Here’s an image that appears simple on the surface but depicts a lot with respect to societal differences and beauty standards. In the West it could be argued that one’s tone of skin tends to have less perceived importance than other physical characteristics such as your waist size. With all that can be said about the problems of the fitness industry, perhaps its prevalence has facilitated a shift in beauty standards where people focus more on body composition (less fat, more muscle) than on characteristics such as the tone of your skin. As such, it can be rare to see ‘whitening’ products on the shelves of stores that sell cosmetics. And if they do remain, public pressure is forcing brands to rename or discontinue these products.

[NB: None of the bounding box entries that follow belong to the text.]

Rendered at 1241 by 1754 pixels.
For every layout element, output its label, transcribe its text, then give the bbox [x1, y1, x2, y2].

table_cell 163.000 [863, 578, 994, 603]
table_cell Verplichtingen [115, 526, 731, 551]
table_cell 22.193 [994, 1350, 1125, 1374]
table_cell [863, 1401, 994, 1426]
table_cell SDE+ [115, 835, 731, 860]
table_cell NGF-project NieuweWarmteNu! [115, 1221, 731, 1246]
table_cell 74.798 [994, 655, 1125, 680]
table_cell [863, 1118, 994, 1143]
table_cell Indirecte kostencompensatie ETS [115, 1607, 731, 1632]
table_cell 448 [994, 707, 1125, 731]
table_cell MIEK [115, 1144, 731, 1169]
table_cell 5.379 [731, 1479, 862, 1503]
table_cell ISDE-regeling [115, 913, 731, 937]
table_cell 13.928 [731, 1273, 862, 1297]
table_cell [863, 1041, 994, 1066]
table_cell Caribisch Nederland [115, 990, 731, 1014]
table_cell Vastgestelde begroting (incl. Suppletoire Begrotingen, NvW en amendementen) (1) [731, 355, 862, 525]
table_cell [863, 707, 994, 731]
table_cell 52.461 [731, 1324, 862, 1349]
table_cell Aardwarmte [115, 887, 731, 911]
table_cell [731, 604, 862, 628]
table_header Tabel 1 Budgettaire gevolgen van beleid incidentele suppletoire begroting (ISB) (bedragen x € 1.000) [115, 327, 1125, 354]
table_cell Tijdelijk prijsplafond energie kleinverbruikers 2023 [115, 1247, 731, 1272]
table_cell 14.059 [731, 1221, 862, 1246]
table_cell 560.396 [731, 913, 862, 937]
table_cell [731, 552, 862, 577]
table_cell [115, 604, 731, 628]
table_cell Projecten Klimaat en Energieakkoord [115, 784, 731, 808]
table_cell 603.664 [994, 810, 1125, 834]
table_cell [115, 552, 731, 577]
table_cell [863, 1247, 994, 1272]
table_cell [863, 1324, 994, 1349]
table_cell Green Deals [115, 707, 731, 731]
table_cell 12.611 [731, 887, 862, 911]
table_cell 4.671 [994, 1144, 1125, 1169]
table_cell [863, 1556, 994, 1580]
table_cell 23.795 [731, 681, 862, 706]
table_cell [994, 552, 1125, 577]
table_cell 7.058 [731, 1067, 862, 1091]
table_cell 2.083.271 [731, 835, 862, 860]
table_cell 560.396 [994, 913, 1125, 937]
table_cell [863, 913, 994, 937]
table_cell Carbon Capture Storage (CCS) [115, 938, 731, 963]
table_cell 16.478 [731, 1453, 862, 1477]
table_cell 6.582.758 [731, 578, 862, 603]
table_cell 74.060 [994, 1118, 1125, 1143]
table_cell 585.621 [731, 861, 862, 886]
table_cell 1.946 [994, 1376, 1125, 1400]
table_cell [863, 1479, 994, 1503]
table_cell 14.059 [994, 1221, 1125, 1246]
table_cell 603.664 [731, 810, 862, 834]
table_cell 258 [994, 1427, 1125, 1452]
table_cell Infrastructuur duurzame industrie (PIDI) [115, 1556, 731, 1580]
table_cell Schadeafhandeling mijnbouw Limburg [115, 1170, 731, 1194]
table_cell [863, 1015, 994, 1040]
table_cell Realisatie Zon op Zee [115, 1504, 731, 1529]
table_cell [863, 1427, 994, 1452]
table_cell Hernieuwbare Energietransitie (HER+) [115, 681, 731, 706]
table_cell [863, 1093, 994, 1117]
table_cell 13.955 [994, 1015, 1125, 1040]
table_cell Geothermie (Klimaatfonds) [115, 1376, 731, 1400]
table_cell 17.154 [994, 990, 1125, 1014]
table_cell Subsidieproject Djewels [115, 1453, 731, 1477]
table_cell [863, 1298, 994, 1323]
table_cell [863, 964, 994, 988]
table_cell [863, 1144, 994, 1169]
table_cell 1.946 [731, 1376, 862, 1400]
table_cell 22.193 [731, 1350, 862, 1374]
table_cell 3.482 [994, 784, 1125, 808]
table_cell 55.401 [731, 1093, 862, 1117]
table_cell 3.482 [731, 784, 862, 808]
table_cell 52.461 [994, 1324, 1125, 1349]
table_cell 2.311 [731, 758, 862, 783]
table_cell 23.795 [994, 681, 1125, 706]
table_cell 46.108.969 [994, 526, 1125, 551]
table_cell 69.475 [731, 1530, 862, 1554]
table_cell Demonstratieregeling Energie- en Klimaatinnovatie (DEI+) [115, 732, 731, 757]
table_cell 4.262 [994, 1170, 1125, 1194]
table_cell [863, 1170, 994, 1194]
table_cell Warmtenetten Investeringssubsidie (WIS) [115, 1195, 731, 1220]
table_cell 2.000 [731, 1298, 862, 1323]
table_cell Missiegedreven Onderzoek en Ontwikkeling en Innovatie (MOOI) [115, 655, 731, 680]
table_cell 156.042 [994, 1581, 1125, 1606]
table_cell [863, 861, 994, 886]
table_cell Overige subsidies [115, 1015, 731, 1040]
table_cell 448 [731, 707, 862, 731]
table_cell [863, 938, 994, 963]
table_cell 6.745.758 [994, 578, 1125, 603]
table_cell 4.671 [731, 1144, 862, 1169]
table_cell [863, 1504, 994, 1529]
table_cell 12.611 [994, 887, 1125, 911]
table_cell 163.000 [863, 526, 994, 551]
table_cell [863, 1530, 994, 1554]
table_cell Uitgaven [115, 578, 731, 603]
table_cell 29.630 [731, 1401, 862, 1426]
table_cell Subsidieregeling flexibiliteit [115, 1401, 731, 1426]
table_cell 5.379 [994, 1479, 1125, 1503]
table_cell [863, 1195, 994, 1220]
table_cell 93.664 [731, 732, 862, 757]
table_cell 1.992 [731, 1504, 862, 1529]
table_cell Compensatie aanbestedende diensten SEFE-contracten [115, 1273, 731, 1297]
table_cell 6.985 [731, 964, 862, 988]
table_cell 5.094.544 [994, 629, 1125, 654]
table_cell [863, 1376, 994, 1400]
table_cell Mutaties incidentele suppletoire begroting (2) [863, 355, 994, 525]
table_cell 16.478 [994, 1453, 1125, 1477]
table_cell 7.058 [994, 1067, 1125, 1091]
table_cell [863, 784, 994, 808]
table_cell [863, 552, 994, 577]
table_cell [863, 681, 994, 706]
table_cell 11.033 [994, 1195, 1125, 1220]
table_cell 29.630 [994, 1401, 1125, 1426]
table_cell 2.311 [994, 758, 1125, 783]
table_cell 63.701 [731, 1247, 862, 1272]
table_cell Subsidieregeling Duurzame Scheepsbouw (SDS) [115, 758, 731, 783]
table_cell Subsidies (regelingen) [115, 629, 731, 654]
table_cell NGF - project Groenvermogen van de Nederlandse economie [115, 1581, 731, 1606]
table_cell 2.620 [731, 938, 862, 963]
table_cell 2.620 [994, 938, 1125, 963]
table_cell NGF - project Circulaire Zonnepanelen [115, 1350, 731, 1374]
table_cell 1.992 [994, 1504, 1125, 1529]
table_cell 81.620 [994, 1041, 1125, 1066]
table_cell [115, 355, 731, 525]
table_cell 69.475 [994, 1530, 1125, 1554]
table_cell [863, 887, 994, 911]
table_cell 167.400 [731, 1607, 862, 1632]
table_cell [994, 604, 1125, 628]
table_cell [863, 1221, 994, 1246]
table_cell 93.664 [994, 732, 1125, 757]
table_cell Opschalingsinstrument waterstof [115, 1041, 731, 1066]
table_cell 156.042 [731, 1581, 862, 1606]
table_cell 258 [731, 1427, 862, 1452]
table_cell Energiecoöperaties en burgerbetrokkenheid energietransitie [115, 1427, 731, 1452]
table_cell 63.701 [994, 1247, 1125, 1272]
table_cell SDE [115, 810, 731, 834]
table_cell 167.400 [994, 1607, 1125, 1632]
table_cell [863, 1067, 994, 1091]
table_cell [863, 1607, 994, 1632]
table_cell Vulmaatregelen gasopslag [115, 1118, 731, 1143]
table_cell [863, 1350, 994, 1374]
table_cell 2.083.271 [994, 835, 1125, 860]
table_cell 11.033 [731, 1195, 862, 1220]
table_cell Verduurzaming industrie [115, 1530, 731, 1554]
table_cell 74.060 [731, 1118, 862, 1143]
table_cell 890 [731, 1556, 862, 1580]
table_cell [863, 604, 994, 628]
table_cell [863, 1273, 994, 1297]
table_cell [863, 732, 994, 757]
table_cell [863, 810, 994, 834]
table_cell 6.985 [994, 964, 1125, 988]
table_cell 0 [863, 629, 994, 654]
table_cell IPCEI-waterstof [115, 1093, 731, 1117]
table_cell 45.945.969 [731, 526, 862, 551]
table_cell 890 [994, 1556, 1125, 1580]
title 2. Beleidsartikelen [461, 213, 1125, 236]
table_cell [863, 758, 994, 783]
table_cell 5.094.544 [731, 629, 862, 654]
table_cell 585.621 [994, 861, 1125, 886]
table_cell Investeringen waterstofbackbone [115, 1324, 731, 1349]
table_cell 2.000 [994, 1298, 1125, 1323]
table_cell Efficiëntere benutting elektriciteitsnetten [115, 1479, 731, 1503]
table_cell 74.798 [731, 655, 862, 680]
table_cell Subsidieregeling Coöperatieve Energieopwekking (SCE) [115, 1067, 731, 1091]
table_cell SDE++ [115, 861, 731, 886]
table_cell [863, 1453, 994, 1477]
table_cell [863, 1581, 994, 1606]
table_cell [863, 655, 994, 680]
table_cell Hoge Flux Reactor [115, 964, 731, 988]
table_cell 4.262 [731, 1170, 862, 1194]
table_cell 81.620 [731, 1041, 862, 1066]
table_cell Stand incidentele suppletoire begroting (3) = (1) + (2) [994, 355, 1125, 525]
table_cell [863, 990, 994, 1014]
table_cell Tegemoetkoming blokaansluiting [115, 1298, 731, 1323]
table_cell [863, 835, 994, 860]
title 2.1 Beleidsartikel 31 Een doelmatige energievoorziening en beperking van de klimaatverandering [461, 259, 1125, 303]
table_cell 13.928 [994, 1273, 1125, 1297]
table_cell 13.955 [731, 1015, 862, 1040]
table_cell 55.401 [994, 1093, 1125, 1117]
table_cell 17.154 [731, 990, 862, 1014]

In Asia, however, it’s a very different story. Whitening products are very popular and don’t face the same level of negative pushback as found in the West; though it’s fair to say things are changing as people call out celebrities and influencers who support movements of equality yet also accept sponsorships from companies promoting whitening products. In 2020 the skin whitening market in Asia was worth $7.5 billion. Why are skin whitening products so popular in Asia? One argument is that it stems from the historical distribution of wealth that was disproportionately concentrated in the hands of white or colonialist settlers in Asian societies. Wanting to replicate the ‘elites’ in their societies, people sought to lighten or whiten their skin as they associated a fairer skin tone with wealth and prestige.

The above image, showing a whitening product being sold in Jakarta, Indonesia is reflective of current societal attitudes in which some consumers still place value in having lighter skin. However, beauty standards are dynamic and have changed considerably over time. For western women in the 1920s, flat chests were all the rage. Women even wore bras that deliberately flattened their chests. A decade later, large breasts had become the trend people gravitated towards. Over time, beauty standards have done what could be described as a 360, changing completely and then reverting to what they once were.

A positive aspect of social media is that it has encouraged body positivity, promoting the message of being comfortable in one’s skin regardless of whether or not you meet the fickle beauty standards of the time.